# Directive
Reproduce every line of text in the data below verbatim, in its original order. Omit the pictures and their placeholder lines.

++++ The data

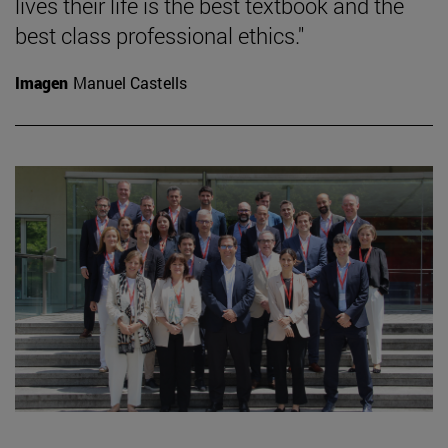
lives their life is the best textbook and the
best class professional ethics."
Imagen
Manuel Castells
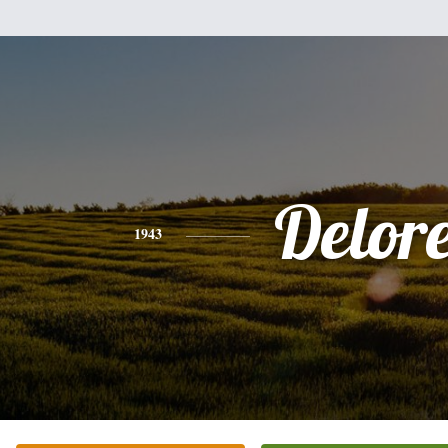
Delor
1943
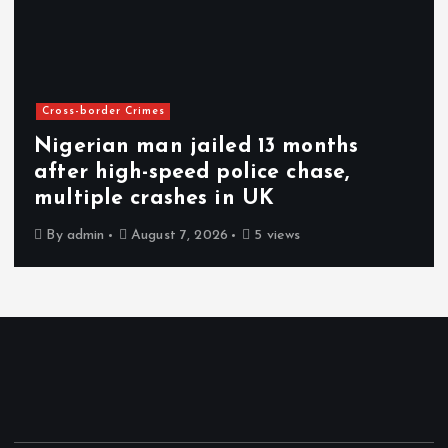
Cross-border Crimes
Nigerian man jailed 13 months
after high-speed police chase,
multiple crashes in UK
By
admin
August 7, 2026
5 views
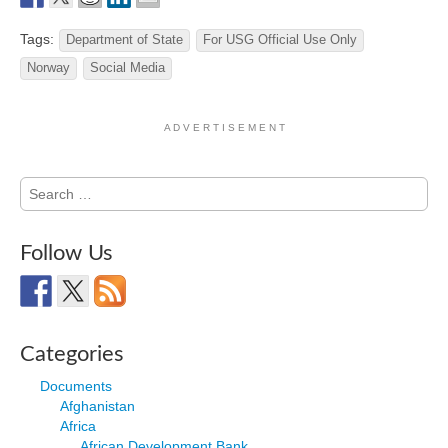
Tags:
Department of State
For USG Official Use Only
Norway
Social Media
A D V E R T I S E M E N T
Search
for:
Follow Us
Categories
Documents
Afghanistan
Africa
African Development Bank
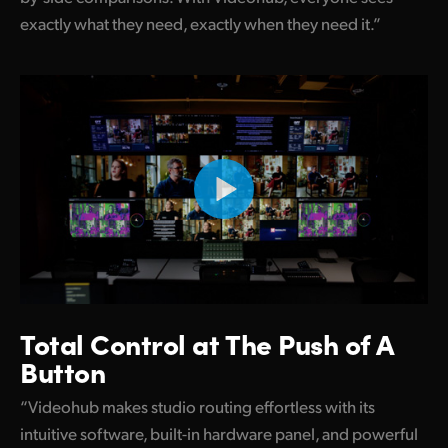
exactly what they need, exactly when they need it.”
Total Control at
The Push of A
Button
“Videohub makes studio routing effortless with its
intuitive software, built-in hardware panel, and powerful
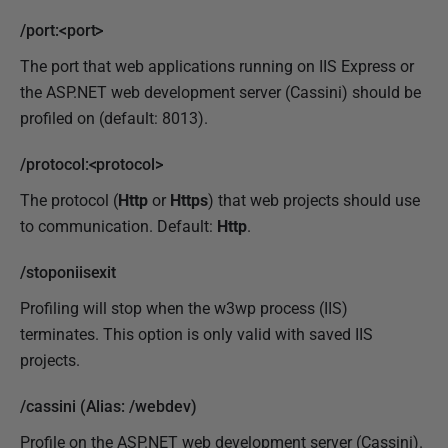
/port:<port>
The port that web applications running on IIS Express or
the ASP.NET web development server (Cassini) should be
profiled on (default: 8013).
/protocol:<protocol>
The protocol (
Http
or
Https
) that web projects should use
to communication. Default:
Http
.
/stoponiisexit
Profiling will stop when the w3wp process (IIS)
terminates. This option is only valid with saved IIS
projects.
/cassini (Alias: /webdev)
Profile on the ASP.NET web development server (Cassini).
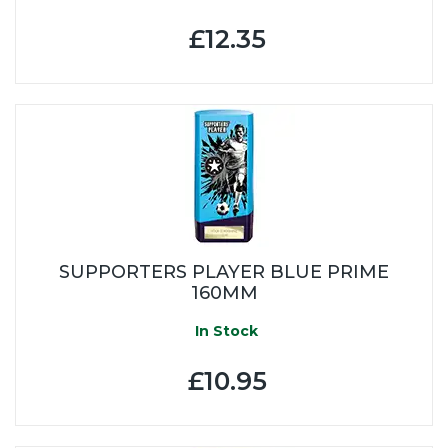
£12.35
SUPPORTERS PLAYER BLUE PRIME
160MM
In Stock
£10.95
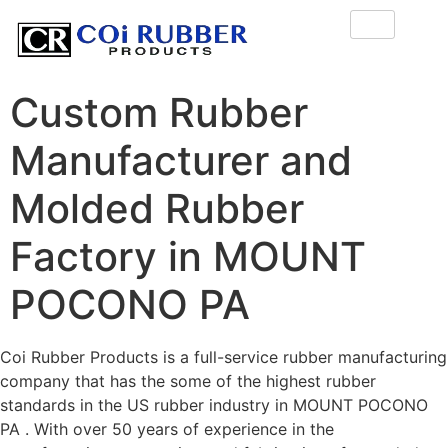
Custom Rubber
Manufacturer and
Molded Rubber
Factory in MOUNT
POCONO PA
Coi Rubber Products is a full-service rubber manufacturing
company that has the some of the highest rubber
standards in the US rubber industry in MOUNT POCONO
PA . With over 50 years of experience in the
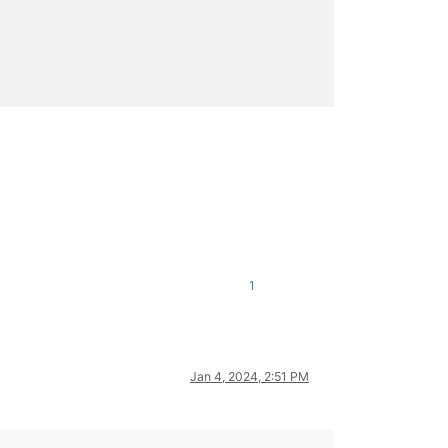
1
Jan 4, 2024, 2:51 PM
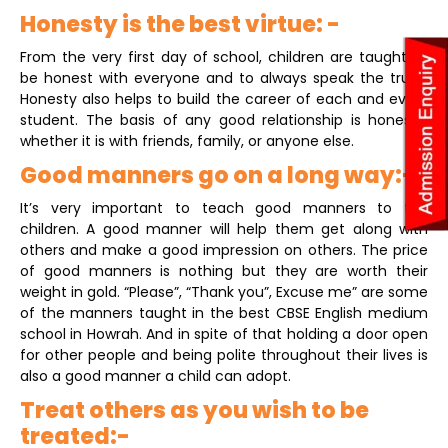
Honesty is the best virtue: -
From the very first day of school, children are taught to
be honest with everyone and to always speak the truth.
Honesty also helps to build the career of each and every
student. The basis of any good relationship is honesty,
whether it is with friends, family, or anyone else.
Good manners go on a long way:-
It’s very important to teach good manners to the
children. A good manner will help them get along with
others and make a good impression on others. The price
of good manners is nothing but they are worth their
weight in gold. “Please”, “Thank you”, Excuse me” are some
of the manners taught in the best CBSE English medium
school in Howrah. And in spite of that holding a door open
for other people and being polite throughout their lives is
also a good manner a child can adopt.
Treat others as you wish to be
treated:-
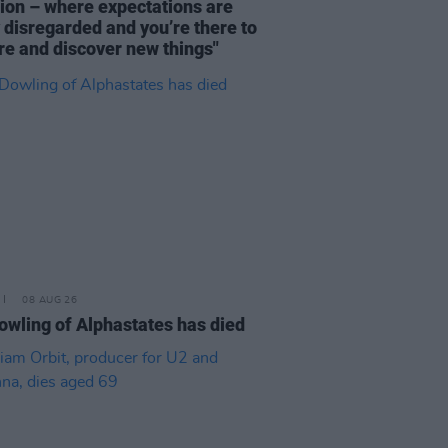
tion – where expectations are
y disregarded and you’re there to
re and discover new things"
08 AUG 26
owling of Alphastates has died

++++++++

# Solved exercise
lives their life is the best textbook and the
best class professional ethics."
Imagen
Manuel Castells
Delor
1943
Cross-border Crimes
Nigerian man jailed 13 months
after high-speed police chase,
multiple crashes in UK
By
admin
August 7, 2026
5 views
Tags:
Department of State
For USG Official Use Only
Norway
Social Media
A D V E R T I S E M E N T
Search
for:
Follow Us
Categories
Documents
Afghanistan
Africa
African Development Bank
exactly what they need, exactly when they need it.”
Total Control at
The Push of A
Button
“Videohub makes studio routing effortless with its
intuitive software, built-in hardware panel, and powerful
/port:<port>
The port that web applications running on IIS Express or
the ASP.NET web development server (Cassini) should be
profiled on (default: 8013).
/protocol:<protocol>
The protocol (
Http
or
Https
) that web projects should use
to communication. Default:
Http
.
/stoponiisexit
Profiling will stop when the w3wp process (IIS)
terminates. This option is only valid with saved IIS
projects.
/cassini (Alias: /webdev)
Profile on the ASP.NET web development server (Cassini).
£12.35
SUPPORTERS PLAYER BLUE PRIME
160MM
In Stock
£10.95
Custom Rubber
Manufacturer and
Molded Rubber
Factory in MOUNT
POCONO PA
Coi Rubber Products is a full-service rubber manufacturing
company that has the some of the highest rubber
standards in the US rubber industry in MOUNT POCONO
PA . With over 50 years of experience in the
1
Jan 4, 2024, 2:51 PM
Honesty is the best virtue: -
From the very first day of school, children are taught to
be honest with everyone and to always speak the truth.
Honesty also helps to build the career of each and every
student. The basis of any good relationship is honesty,
whether it is with friends, family, or anyone else.
Good manners go on a long way:-
It’s very important to teach good manners to the
children. A good manner will help them get along with
others and make a good impression on others. The price
of good manners is nothing but they are worth their
weight in gold. “Please”, “Thank you”, Excuse me” are some
of the manners taught in the best CBSE English medium
school in Howrah. And in spite of that holding a door open
for other people and being polite throughout their lives is
also a good manner a child can adopt.
Treat others as you wish to be
treated:-
tion – where expectations are
y disregarded and you’re there to
re and discover new things"
08 AUG 26
owling of Alphastates has died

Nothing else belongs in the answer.